Pelembagaan ajaran Ahlussunah wal Jamaah di Indonesia dengan karakter yang khas terjadi setelah didirikannya Nahdlatul Ulama (NU) pada tahun 1926. NU adalah sebagai satu-satunya organisasi keagamaan yang secara formal dan normatif menempatkan Ahlussunnah wal Jamaah sebagai paham keagamaan yang dianutnya. (12
KH. M. Hasyim Asy'ari sebagai salah seorang pendiri NU, telah merumuskan konsep Ahlussunnah wal Jamaah dalam kitab al-Qânûn al-Asâsiy li Jamiyyah Nahdlah al-Ulamâ. Al-Qânûn al-Asâsiy berisi dua bagian pokok, yaitu :
(1) risalah Ahlussunnah wal Jamaah, yang memuat tentang kategorisasi sunnah dan bidah dan penyebarannya di pulau Jawa, dan
(2) keharusan mengikuti mazhab empat,(13 karena hidup bermazahab itu lebih dapat menyatukan kebenaran, lebih dekat untuk merenungkan, lebih mengarah pada ketelitian, dan lebih mudah dijangkau. Inilah yang dilakukan oleh salafunâ al-shâlih (generasi terdahulu yang salih).(14
Mengenai istilah Ahlussunnah wal Jamaah, KH. M. Hasyim Asyari dengan mengutip Abu al-Baqa' dalam bukunya, al-Kulliyyât, mengartikannya secara bahasa sebagai jalan, meskipun jalan itu tidak disukai. Menurut syara', sunnah adalah sebutan bagi jalan yang disukai dan dijalani dalam agama sebagaimana dipraktekkan oleh Rasulullah Saw. atau tokoh agama lainnya, seperti para sahabat. Sebagaimana dikatakan Syeikh Zaruq dalam kitab Uddah al-Murîd, menurut syara', bid'ah adalah munculnya perkara baru dalam agama yang kemudian mirip bagian agama, padahal bukan bagian darinya, baik formal maupun hakekatnya. (15
Yang menarik dalam Qânûn Asâsiy adalah bahwa KH. M. Hasyim Asy'ari melakukan serangan keras kepada Muhammad Abduh, Rasyid Ridha, Muhammad Ibn Abd al-Wahhab, Ibn Taimiyah, dan dua muridnya Ibn al-Qayyim dan Ibn Abd al-Hadi yang telah mengharamkan praktek yang telah disepakati umat Islam sebagai bentuk kebaikan seperti ziarah ke makam Rasulullah. Dengan mengutip pendapat Syeikh Muhammad Bakhit al-Hanafi al-Muti'i dalam risalahnya Tathîr al-Fu'âd min Danas al-'Itiqâd, KH. M. Hasyim Asy'ari menganggap kelompok ini telah menjadi fitnah bagi kaum muslimin, baik salaf maupun khalaf. Mereka merupakan aib dan sumber perpecahan bagi kaum muslimin yang mesti segera dihambat agar tidak menjalar ke mana-mana. (16
Dalam perkembangan selanjutnya, konsep Ahlussunnah wal Jamaah tersebut mengalami proses pergulatan dan penafsiran yang intensif di kalangan warga NU. Sejak ditahbiskan sebagai paham keagamaan warga NU, Ahlussunnah wal Jamaah mengalami kontekstualisasi yang beragam. Meskipun demikian, kontekstualisasi Ahlussunnah wal Jamaah, tidak menghilangkan makna dasarnya sebagai paham atau ajaran Islam yang pernah diajarkan dan diamalkan oleh Rasulullah Saw. bersama para sahabatnya.

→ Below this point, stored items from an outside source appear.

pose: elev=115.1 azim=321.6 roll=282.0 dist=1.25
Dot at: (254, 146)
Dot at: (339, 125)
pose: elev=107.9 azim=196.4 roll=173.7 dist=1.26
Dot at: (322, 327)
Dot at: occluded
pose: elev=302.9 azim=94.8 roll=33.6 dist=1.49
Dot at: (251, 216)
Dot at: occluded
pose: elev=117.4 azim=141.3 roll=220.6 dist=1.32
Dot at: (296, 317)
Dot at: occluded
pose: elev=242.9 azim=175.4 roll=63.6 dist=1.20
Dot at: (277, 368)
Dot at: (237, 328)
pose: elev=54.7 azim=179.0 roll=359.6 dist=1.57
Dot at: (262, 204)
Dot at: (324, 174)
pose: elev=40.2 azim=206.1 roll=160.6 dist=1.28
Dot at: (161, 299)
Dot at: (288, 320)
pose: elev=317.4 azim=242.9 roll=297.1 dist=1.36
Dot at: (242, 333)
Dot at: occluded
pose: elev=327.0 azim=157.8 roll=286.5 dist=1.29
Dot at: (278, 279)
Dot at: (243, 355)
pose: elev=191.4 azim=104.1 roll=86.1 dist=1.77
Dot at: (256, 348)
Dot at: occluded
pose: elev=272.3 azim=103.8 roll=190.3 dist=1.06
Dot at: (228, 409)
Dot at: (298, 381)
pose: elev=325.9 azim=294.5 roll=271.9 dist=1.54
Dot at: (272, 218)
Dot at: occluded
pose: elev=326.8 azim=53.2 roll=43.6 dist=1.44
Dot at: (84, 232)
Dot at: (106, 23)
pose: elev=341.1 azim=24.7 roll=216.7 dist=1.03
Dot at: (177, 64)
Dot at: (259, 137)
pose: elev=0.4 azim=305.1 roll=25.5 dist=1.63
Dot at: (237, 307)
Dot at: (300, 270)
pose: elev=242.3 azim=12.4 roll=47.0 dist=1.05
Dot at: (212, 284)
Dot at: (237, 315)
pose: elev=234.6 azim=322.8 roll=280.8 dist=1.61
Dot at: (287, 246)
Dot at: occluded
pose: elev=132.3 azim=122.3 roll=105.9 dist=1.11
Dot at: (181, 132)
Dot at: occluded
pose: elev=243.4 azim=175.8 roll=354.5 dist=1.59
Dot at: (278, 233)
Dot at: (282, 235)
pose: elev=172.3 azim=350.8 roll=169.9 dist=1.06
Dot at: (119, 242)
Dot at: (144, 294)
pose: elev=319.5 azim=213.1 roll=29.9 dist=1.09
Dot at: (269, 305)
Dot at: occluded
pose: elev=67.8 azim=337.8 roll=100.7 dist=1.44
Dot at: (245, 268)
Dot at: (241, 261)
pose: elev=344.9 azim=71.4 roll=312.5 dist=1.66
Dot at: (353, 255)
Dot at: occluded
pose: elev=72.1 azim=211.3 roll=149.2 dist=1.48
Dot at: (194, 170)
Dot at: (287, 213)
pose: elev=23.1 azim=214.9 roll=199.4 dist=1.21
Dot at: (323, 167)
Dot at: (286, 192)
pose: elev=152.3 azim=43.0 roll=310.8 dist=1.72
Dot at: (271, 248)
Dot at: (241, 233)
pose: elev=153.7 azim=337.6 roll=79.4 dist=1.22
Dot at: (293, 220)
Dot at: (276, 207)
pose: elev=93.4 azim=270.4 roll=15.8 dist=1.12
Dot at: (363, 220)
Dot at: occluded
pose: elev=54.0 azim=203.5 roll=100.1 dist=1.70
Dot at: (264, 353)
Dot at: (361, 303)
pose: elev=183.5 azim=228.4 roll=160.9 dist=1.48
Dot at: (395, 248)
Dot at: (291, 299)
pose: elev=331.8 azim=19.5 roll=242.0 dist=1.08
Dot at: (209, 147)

Titik tolak dari paham Ahlussunnah wal Jamaah terletak pada prinsip dasar ajaran Islam yang bersumber kepada Rasulullah dan para sahabatnya. Ada beberapa tokoh-tokoh NU yang menafsirkan paham Ahlussunnah wal Jamaah, di antaranya adalah KH. Bisri Mustofa, KH. Achmad Siddiq, KH. Saefuddin Zuhri, KH. Dawam Anwar, KH. Said Aqil Siradj, KH. Sahal Mahfuzh, KH. Wahid Zaini, KH. Muchith Muzadi, dan KH. Tolchah Hasan.
Oleh para ulama NU, Ahlussunnah wal Jamaah dimaknai dalam dua pengertian.
Pertama, Ahlussunah Wal Jamaah sudah ada sejak zaman sahabat nabi dan tabi'in yang biasanya disebut generasi salaf. Pendapat ini didasarkan pada pengertian Ahlussunah Wal Jamaah, yakni mereka yang selalu mengikuti sunnah Nabi Saw. dan para sahabatnya.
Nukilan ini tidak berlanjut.